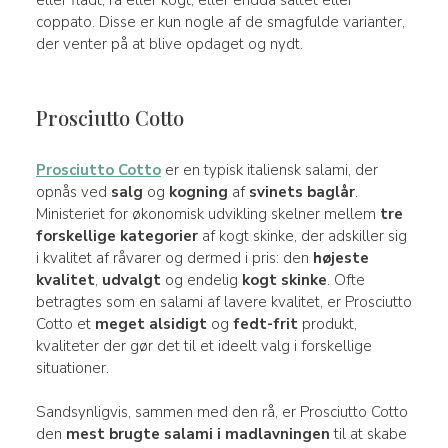
coppato. Disse er kun nogle af de smagfulde varianter,
der venter på at blive opdaget og nydt.
Prosciutto Cotto
Prosciutto Cotto
er en typisk italiensk salami, der
opnås ved
salg
og
kogning
af
svinets baglår
.
Ministeriet for økonomisk udvikling skelner mellem
tre
forskellige kategorier
af kogt skinke, der adskiller sig
i kvalitet af råvarer og dermed i pris: den
højeste
kvalitet
,
udvalgt
og endelig
kogt skinke
. Ofte
betragtes som en salami af lavere kvalitet, er Prosciutto
Cotto et
meget alsidigt
og
fedt-frit
produkt,
kvaliteter der gør det til et ideelt valg i forskellige
situationer.
Sandsynligvis, sammen med den rå, er Prosciutto Cotto
den
mest brugte salami i madlavningen
til at skabe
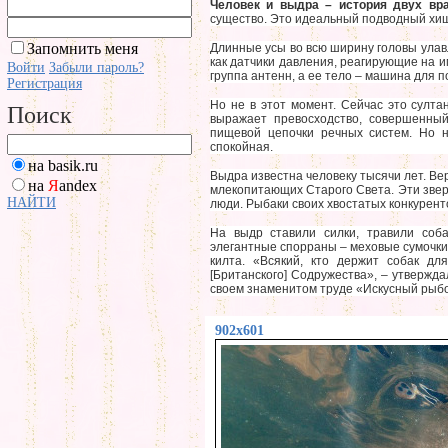
Человек и выдра – история двух вра
существо. Это идеальный подводный хи
Запомнить меня
Длинные усы во всю ширину головы ула
как датчики давления, реагирующие на и
Войти
Забыли пароль?
группа антенн, а ее тело – машина для 
Регистрация
Но не в этот момент. Сейчас это султа
Поиск
выражает превосходство, совершенны
пищевой цепочки речных систем. Но 
спокойная.
на basik.ru
Выдра известна человеку тысячи лет. Ве
на
Я
andex
млекопитающих Старого Света. Эти звер
НАЙТИ
люди. Рыбаки своих хвостатых конкурент
На выдр ставили силки, травили соб
элегантные спорраны – меховые сумочки
килта. «Всякий, кто держит собак д
[Британского] Содружества», – утвержда
своем знаменитом труде «Искусный рыб
902x601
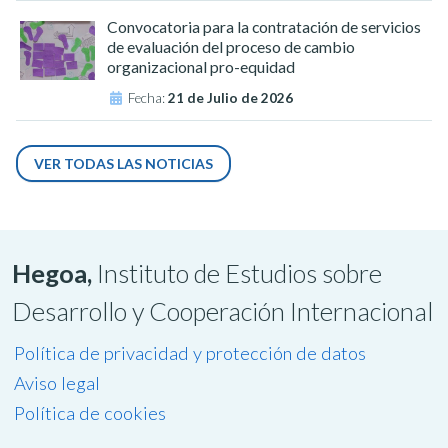
Convocatoria para la contratación de servicios
de evaluación del proceso de cambio
organizacional pro-equidad
Fecha:
21 de Julio de 2026
VER TODAS LAS NOTICIAS
Hegoa,
Instituto de Estudios sobre
Desarrollo y Cooperación Internacional
Política de privacidad y protección de datos
Aviso legal
Política de cookies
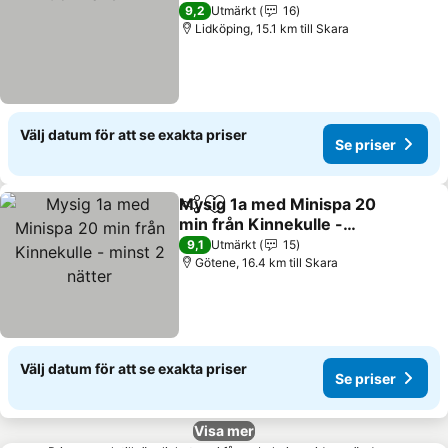
9,2
Utmärkt
16
Lidköping, 15.1 km till Skara
Välj datum för att se exakta priser
Se priser
Mysig 1a med Minispa 20
Dela
Lägg till i Mina Favoriter
min från Kinnekulle -
minst 2 nätter
9,1
Utmärkt
15
Götene, 16.4 km till Skara
Välj datum för att se exakta priser
Se priser
Visa mer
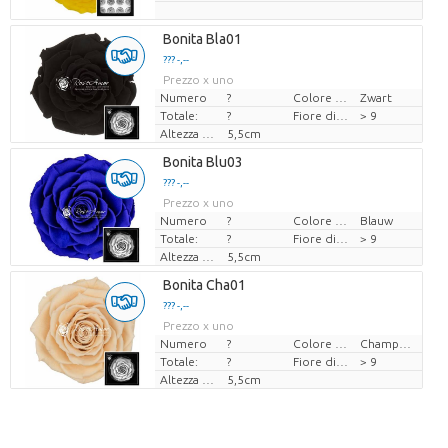
Bonita Bla01
??? -,--
Prezzo x uno
Numero
?
Colore del fiore
Zwart
Totale:
?
Fiore di diamante
> 9
Altezza minima del bocciolo di fiore
5,5cm
Bonita Blu03
??? -,--
Prezzo x uno
Numero
?
Colore del fiore
Blauw
Totale:
?
Fiore di diamante
> 9
Altezza minima del bocciolo di fiore
5,5cm
Bonita Cha01
??? -,--
Prezzo x uno
Numero
?
Colore del fiore
Champagne
Totale:
?
Fiore di diamante
> 9
Altezza minima del bocciolo di fiore
5,5cm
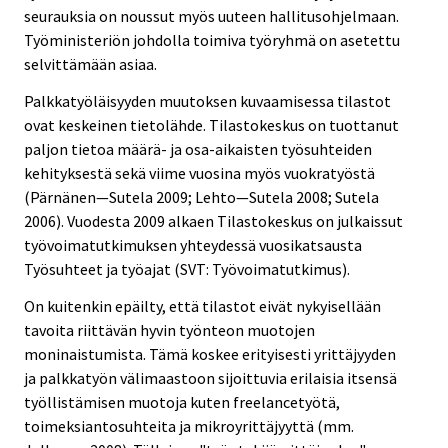
seurauksia on noussut myös uuteen hallitusohjelmaan.
Työministeriön johdolla toimiva työryhmä on asetettu
selvittämään asiaa.
Palkkatyöläisyyden muutoksen kuvaamisessa tilastot
ovat keskeinen tietolähde. Tilastokeskus on tuottanut
paljon tietoa määrä- ja osa-aikaisten työsuhteiden
kehityksestä sekä viime vuosina myös vuokratyöstä
(Pärnänen—Sutela 2009; Lehto—Sutela 2008; Sutela
2006). Vuodesta 2009 alkaen Tilastokeskus on julkaissut
työvoimatutkimuksen yhteydessä vuosikatsausta
Työsuhteet ja työajat (SVT: Työvoimatutkimus).
On kuitenkin epäilty, että tilastot eivät nykyisellään
tavoita riittävän hyvin työnteon muotojen
moninaistumista. Tämä koskee erityisesti yrittäjyyden
ja palkkatyön välimaastoon sijoittuvia erilaisia itsensä
työllistämisen muotoja kuten freelancetyötä,
toimeksiantosuhteita ja mikroyrittäjyyttä (mm.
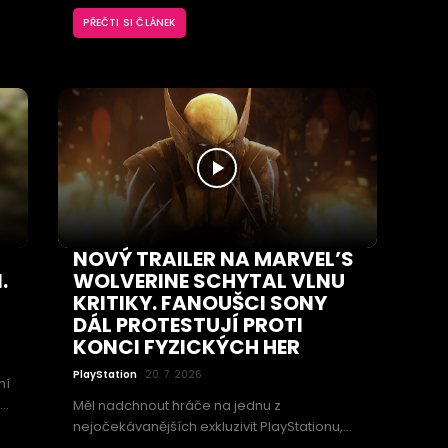
představí během zahajovacího večera
PŘEČTI SI ČLÁNEK
gamescomu 2026. Rozšíření dorazí v
.
příštím roce a vrátí hráče do role Geralta z
Rivie.
NOVÝ TRAILER NA MARVEL’S
.
WOLVERINE SCHYTAL VLNU
KRITIKY. FANOUŠCI SONY
DÁL PROTESTUJÍ PROTI
KONCI FYZICKÝCH HER
PlayStation
20. 7. 2026
ní
r
Měl nadchnout hráče na jednu z
nejočekávanějších exkluzivit PlayStationu,
místo toho se proměnil v prostor pro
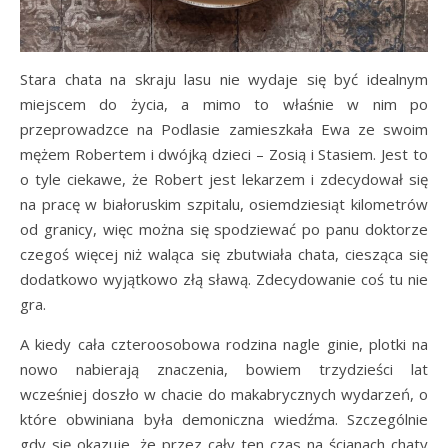
Stara chata na skraju lasu nie wydaje się być idealnym
miejscem do życia, a mimo to właśnie w nim po
przeprowadzce na Podlasie zamieszkała Ewa ze swoim
mężem Robertem i dwójką dzieci – Zosią i Stasiem. Jest to
o tyle ciekawe, że Robert jest lekarzem i zdecydował się
na pracę w białoruskim szpitalu, osiemdziesiąt kilometrów
od granicy, więc można się spodziewać po panu doktorze
czegoś więcej niż waląca się zbutwiała chata, ciesząca się
dodatkowo wyjątkowo złą sławą. Zdecydowanie coś tu nie
gra.
A kiedy cała czteroosobowa rodzina nagle ginie, plotki na
nowo nabierają znaczenia, bowiem trzydzieści lat
wcześniej doszło w chacie do makabrycznych wydarzeń, o
które obwiniana była demoniczna wiedźma. Szczególnie
gdy się okazuje, że przez cały ten czas na ścianach chaty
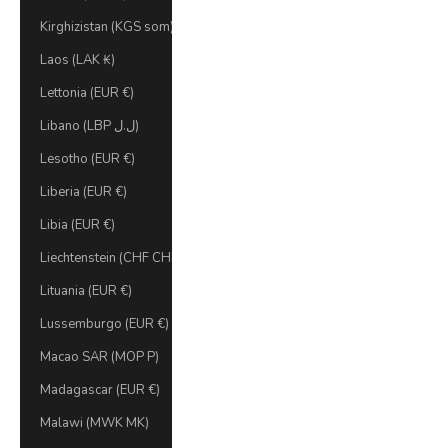
Kirghizistan (KGS som)
Laos (LAK ₭)
Lettonia (EUR €)
Libano (LBP ل.ل)
Lesotho (EUR €)
Liberia (EUR €)
Libia (EUR €)
Liechtenstein (CHF CHF)
Lituania (EUR €)
Lussemburgo (EUR €)
Macao SAR (MOP P)
Madagascar (EUR €)
Malawi (MWK MK)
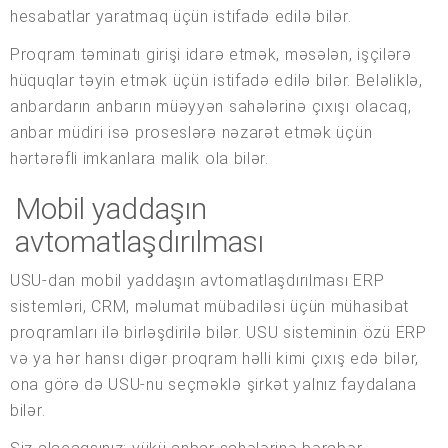
hesabatlar yaratmaq üçün istifadə edilə bilər.
Proqram təminatı girişi idarə etmək, məsələn, işçilərə
hüquqlar təyin etmək üçün istifadə edilə bilər. Beləliklə,
anbardarın anbarın müəyyən sahələrinə çıxışı olacaq,
anbar müdiri isə proseslərə nəzarət etmək üçün
hərtərəfli imkanlara malik ola bilər.
Mobil yaddaşın
avtomatlaşdırılması
USU-dan mobil yaddaşın avtomatlaşdırılması ERP
sistemləri, CRM, məlumat mübadiləsi üçün mühasibat
proqramları ilə birləşdirilə bilər. USU sisteminin özü ERP
və ya hər hansı digər proqram həlli kimi çıxış edə bilər,
ona görə də USU-nu seçməklə şirkət yalnız faydalana
bilər.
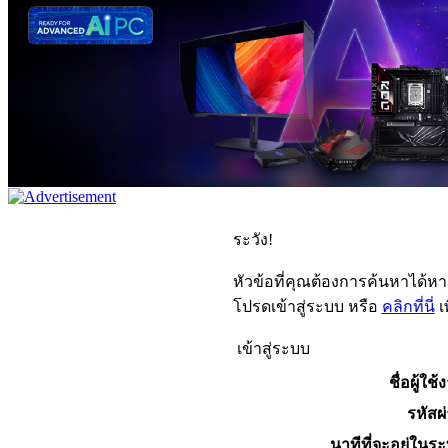
ระวัง!
หัวข้อที่คุณต้องการค้นหาได้ห
โปรดเข้าสู่ระบบ หรือ
คลิกที่นี่
เ
เข้าสู่ระบบ
ชื่อผู้ใช้
รหัสผ
นาทีที่จะอยู่ในร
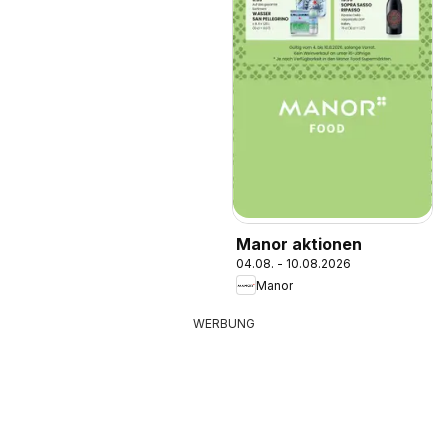
Manor aktionen
04.08. - 10.08.2026
Manor
WERBUNG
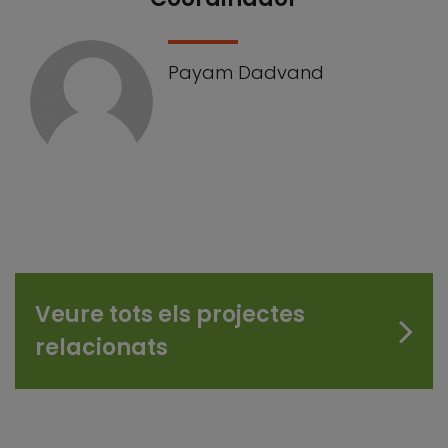
Our Team
Payam Dadvand
Veure tots els projectes
relacionats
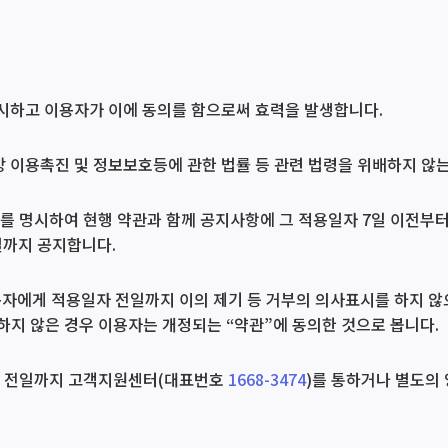
 게시하고 이용자가 이에 동의를 함으로써 효력을 발생합니다.
망 이용촉진 및 정보보호등에 관한 법률 등 관련 법령을 위배하지 않는
유를 명시하여 현행 약관과 함께 공지사항에 그 적용일자 7일 이전부
일까지 공지합니다.
이용자에게 적용일자 전일까지 이의 제기 등 거부의 의사표시를 하지 
지 않은 경우 이용자는 개정되는 “약관”에 동의한 것으로 봅니다.
일자 전일까지 고객지원센터(대표번호
1668-3474
)를 통하거나 별도의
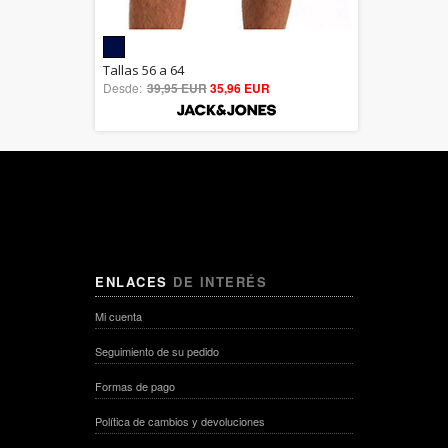
5.00
Tallas 56 a 64
Desde:
39,95 EUR
out of 5
35,96 EUR
ENLACES
DE INTERÉS
Mi cuenta
Seguimiento de su pedido
Formas de pago
Política de cambios y devoluciones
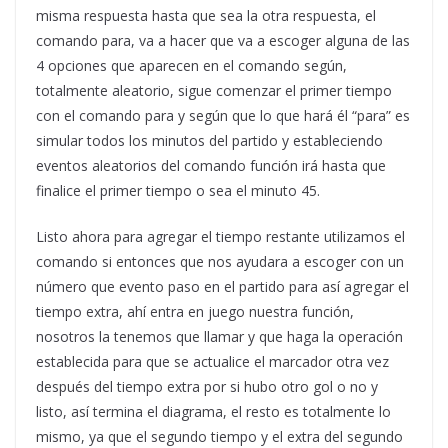
misma respuesta hasta que sea la otra respuesta, el
comando para, va a hacer que va a escoger alguna de las
4 opciones que aparecen en el comando según,
totalmente aleatorio, sigue comenzar el primer tiempo
con el comando para y según que lo que hará él “para” es
simular todos los minutos del partido y estableciendo
eventos aleatorios del comando función irá hasta que
finalice el primer tiempo o sea el minuto 45.
Listo ahora para agregar el tiempo restante utilizamos el
comando si entonces que nos ayudara a escoger con un
número que evento paso en el partido para así agregar el
tiempo extra, ahí entra en juego nuestra función,
nosotros la tenemos que llamar y que haga la operación
establecida para que se actualice el marcador otra vez
después del tiempo extra por si hubo otro gol o no y
listo, así termina el diagrama, el resto es totalmente lo
mismo, ya que el segundo tiempo y el extra del segundo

EXERCISE DETAILS>
All lines above starting at the one with "na pracę w białoruskim" and ending at the one with "hüquqlar təyin etmək", inclusive, are to be printed again exactly, with the pictures left out.

TASK ANSWER>
na pracę w białoruskim szpitalu, osiemdziesiąt kilometrów
od granicy, więc można się spodziewać po panu doktorze
czegoś więcej niż waląca się zbutwiała chata, ciesząca się
dodatkowo wyjątkowo złą sławą. Zdecydowanie coś tu nie
gra.
A kiedy cała czteroosobowa rodzina nagle ginie, plotki na
nowo nabierają znaczenia, bowiem trzydzieści lat
wcześniej doszło w chacie do makabrycznych wydarzeń, o
które obwiniana była demoniczna wiedźma. Szczególnie
gdy się okazuje, że przez cały ten czas na ścianach chaty
Kirghizistan (KGS som)
Laos (LAK ₭)
Lettonia (EUR €)
Libano (LBP ل.ل)
Lesotho (EUR €)
Liberia (EUR €)
Libia (EUR €)
Liechtenstein (CHF CHF)
Lituania (EUR €)
Lussemburgo (EUR €)
Macao SAR (MOP P)
Madagascar (EUR €)
Malawi (MWK MK)
hesabatlar yaratmaq üçün istifadə edilə bilər.
Proqram təminatı girişi idarə etmək, məsələn, işçilərə
hüquqlar təyin etmək üçün istifadə edilə bilər. Beləliklə,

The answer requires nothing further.